When using the SDK it is important to plan the landscape and how the solution will move through the tenant landscape. This blog highlights key topics discussed in the Deployment Recommendations with SDK presentation.

The presentation provides details on the following topics:

  • Recommended Standard Landscape for SDK Development
  • Advanced Options with more than 3 Tenants
  • Solution Template Option
  • Solution and Patch Process in Detail

This blog highlights the major points from the presentation.

Recommended Standard Landscape for SDK Development

As stated in the previous blogs, the recommended landscape is a separate DEV tenant that is used only for development.   When setting up the development tenant, there are some very important considerations:

  • Development tenant is a normal test tenant which is used solely for SDK developments.
  • Create the development tenant from the (main) test tenant. Usually full copy, to copy the solution profile and test data.
  • The test tenant remains the leading tenant for implementation configuration.

Use these tips to avoid obstacles:

  • Do not assign the PDI work center to business users.
  • Do not use the SDK development user for tests in frontend.
  • Do not use the development tenant for integration, data migration preparation, report adoption and master/page Layouts, because of namespace switch in patch process.

Advanced Options with More than 3 Tenants

Whenever a test tenant is purchased, by default it is on the same system as your other test tenant.   With multiple test tenants on the same system, both tenants must have the same version of the SDK  solution.  This may not be what you need.

Example: 
In your company you have developers working on a DEV tenant.  There are administration/key users testing on the TEST tenant.  Additionally, you have user acceptance testing going on regionally. The user acceptance testing is done by a group of business users. It could be that while user acceptance test is going on, the key users are testing an updated version of the solution that has not yet been rolled out to the user acceptance testing.  In this situation, the user acceptance testing may be on version 2.0 of a SDK solution, while the developers and key users are testing version 2.5 of the custom solution.

In order to support the previous example, the user acceptance testing needs to be on a different version of the SDK solution.  This requires that the user acceptance tenant be located on a different system.

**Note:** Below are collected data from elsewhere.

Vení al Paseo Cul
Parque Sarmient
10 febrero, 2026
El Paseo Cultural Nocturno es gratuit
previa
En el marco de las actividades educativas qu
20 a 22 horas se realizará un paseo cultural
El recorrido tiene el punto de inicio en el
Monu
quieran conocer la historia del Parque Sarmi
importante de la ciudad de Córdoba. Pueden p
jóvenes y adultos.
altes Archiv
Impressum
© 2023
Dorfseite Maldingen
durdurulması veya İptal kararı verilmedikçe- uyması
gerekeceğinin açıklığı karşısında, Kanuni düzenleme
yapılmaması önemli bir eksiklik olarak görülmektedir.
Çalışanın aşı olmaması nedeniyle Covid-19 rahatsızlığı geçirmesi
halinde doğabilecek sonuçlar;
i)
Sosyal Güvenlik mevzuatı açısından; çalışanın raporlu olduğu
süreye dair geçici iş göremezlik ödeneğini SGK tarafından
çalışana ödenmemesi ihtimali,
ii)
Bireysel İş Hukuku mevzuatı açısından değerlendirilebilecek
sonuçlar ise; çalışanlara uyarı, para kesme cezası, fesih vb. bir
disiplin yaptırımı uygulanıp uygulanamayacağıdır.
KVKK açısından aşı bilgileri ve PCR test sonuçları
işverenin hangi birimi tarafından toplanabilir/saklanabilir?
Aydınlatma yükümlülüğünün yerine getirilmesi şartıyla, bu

When test tenants are purchased and created, by default the system where they are located will not be known to you.   You need to create an incident when requesting the test tenant and request it be on a different system in order to support multiple versions of the SDK solution.

Solution Template Option

Some consultants prefer to develop using solution template. This enables you to start coding when the design is not ready. There are disadvantages as well, for example business configuration content cannot be created.  The presentation describes the pros and cons to help you make your decisions.

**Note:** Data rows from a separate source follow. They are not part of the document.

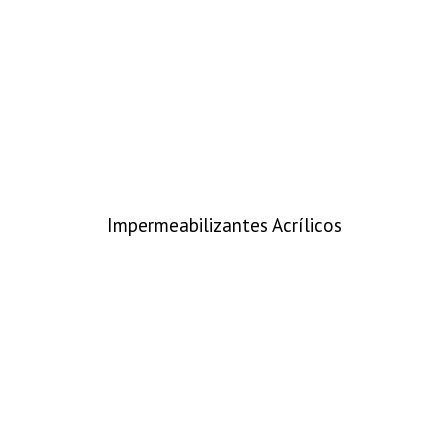
Impermeabilizantes Acrílicos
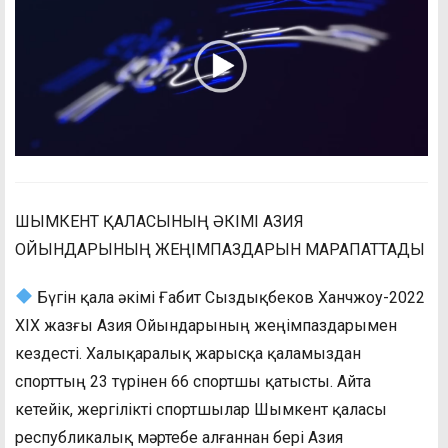
ШЫМКЕНТ ҚАЛАСЫНЫҢ ӘКІМІ АЗИЯ
ОЙЫНДАРЫНЫҢ ЖЕҢІМПАЗДАРЫН МАРАПАТТАДЫ
Бүгін қала әкімі Ғабит Сыздықбеков Ханчжоу-2022
ХІХ жазғы Азия Ойындарының жеңімпаздарымен
кездесті. Халықаралық жарысқа қаламыздан
спорттың 23 түрінен 66 спортшы қатысты. Айта
кетейік, жергілікті спортшылар Шымкент қаласы
республикалық мәртебе алғаннан бері Азия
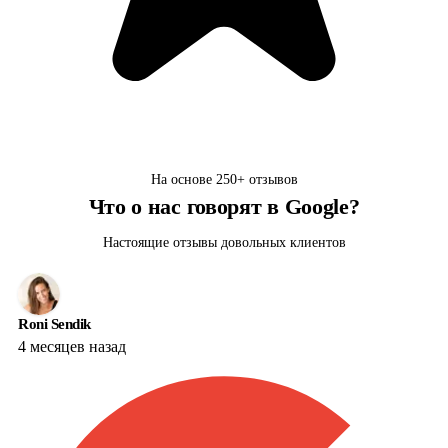
На основе
250+
отзывов
Что о нас говорят в Google?
Настоящие отзывы довольных клиентов
Roni Sendik
4 месяцев назад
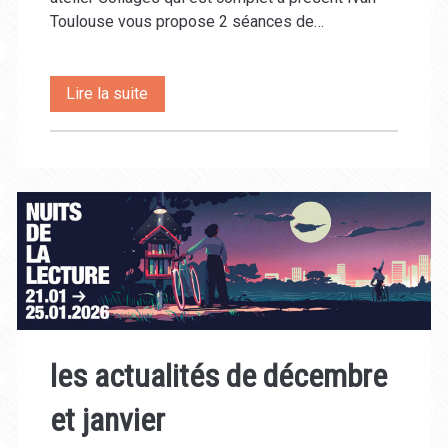
Toulouse vous propose 2 séances de…
Les
Lire la suite
ateliers
des
mois
à
venir
les actualités de décembre
et janvier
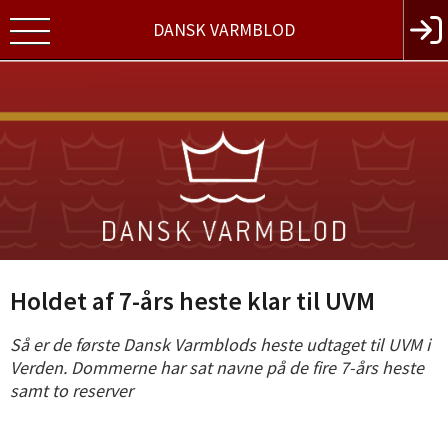
DANSK VARMBLOD
Holdet af 7-års heste klar til UVM
Så er de første Dansk Varmblods heste udtaget til UVM i
Verden. Dommerne har sat navne på de fire 7-års heste
samt to reserver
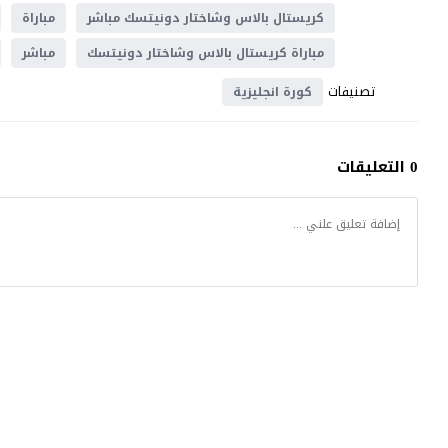
كريستال بالاس وشاختار دونيتسك مباشر
مباراة
مباراة كريستال بالاس وشاختار دونيتسك
مباشر
تصنيفات
كورة انجليزية
0 التعليقات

Solution and Patch Process in Detail

In order to deploy the solution to the (main) test tenant and production tenant, you need to assemble the solution in the development tenant and upload and activate it in the target tenant. Once the solution is assembled, all further developments and enhancements are done via a patch and must be compatible to previous versions. This means that deletion of objects (BOs, fields, BCOs, etc.) as well as change of data types is not allowed in a patch. However you can add new fields and objects and change the business logic in a patch. When the patch is then deployed to production, the entire solution is deployed to production.  There are no ‘delta’ deployments. The actual deployment is a manual step, consisting of uploading a locally stored solution file to the target tenant and activation of the solution in that tenant. There is no transport mechanism between the tenants.